WORK INSTRUCTIONS
Reproduce the rows word for word, starting from the first line and ending with the line that contains "Select Forecast Office", inclusive.

===== DATA LISTING

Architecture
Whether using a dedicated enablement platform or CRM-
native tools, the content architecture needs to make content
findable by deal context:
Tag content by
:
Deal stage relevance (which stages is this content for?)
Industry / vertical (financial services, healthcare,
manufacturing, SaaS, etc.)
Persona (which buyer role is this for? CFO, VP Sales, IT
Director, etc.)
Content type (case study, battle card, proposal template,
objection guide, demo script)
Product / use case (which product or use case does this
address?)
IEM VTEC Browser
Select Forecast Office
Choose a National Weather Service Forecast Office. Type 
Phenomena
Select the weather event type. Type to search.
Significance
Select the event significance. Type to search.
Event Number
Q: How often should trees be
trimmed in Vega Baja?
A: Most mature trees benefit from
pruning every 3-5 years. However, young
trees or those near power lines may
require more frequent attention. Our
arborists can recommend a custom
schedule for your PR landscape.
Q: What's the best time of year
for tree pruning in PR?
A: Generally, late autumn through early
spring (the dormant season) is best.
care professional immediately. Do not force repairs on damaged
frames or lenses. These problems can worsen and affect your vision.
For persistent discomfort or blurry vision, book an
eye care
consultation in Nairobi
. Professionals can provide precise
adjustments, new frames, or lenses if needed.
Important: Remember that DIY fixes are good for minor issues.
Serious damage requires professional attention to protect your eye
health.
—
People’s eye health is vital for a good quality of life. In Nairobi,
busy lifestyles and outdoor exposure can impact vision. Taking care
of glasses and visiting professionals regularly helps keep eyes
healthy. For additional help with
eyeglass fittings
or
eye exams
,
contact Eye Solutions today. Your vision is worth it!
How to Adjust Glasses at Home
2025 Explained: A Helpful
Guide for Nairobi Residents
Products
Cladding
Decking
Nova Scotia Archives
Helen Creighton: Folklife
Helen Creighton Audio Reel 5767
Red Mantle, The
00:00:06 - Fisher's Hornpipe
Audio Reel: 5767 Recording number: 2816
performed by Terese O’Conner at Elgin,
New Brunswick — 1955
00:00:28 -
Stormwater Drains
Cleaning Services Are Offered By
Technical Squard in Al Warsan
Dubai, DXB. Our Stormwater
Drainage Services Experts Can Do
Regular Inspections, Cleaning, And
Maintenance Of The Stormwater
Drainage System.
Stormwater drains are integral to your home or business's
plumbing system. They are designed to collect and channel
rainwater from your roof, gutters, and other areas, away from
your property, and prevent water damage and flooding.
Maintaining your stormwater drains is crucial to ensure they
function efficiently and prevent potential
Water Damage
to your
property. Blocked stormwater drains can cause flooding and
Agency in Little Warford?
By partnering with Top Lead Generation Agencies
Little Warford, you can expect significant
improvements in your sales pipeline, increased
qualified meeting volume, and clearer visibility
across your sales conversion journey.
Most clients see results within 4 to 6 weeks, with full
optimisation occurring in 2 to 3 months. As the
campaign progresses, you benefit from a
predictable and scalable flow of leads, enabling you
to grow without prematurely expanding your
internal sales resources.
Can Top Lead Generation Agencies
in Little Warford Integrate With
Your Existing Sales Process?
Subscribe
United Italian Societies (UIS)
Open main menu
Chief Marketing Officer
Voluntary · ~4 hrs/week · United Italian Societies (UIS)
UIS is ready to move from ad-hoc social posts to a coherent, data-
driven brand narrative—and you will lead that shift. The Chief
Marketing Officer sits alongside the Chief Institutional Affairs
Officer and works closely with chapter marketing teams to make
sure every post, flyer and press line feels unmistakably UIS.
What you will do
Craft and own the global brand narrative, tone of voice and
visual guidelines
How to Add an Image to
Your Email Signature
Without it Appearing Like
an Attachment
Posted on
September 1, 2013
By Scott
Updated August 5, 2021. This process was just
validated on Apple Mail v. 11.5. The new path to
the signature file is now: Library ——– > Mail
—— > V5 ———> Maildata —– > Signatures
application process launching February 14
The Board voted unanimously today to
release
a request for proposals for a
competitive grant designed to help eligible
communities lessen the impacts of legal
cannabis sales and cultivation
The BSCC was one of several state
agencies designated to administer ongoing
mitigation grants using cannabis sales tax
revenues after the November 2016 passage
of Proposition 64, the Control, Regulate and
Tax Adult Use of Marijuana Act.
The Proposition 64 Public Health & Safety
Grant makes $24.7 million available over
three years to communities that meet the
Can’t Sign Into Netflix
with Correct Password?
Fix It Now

==========

ANSWER SPACE
Architecture
Whether using a dedicated enablement platform or CRM-
native tools, the content architecture needs to make content
findable by deal context:
Tag content by
:
Deal stage relevance (which stages is this content for?)
Industry / vertical (financial services, healthcare,
manufacturing, SaaS, etc.)
Persona (which buyer role is this for? CFO, VP Sales, IT
Director, etc.)
Content type (case study, battle card, proposal template,
objection guide, demo script)
Product / use case (which product or use case does this
address?)
IEM VTEC Browser
Select Forecast Office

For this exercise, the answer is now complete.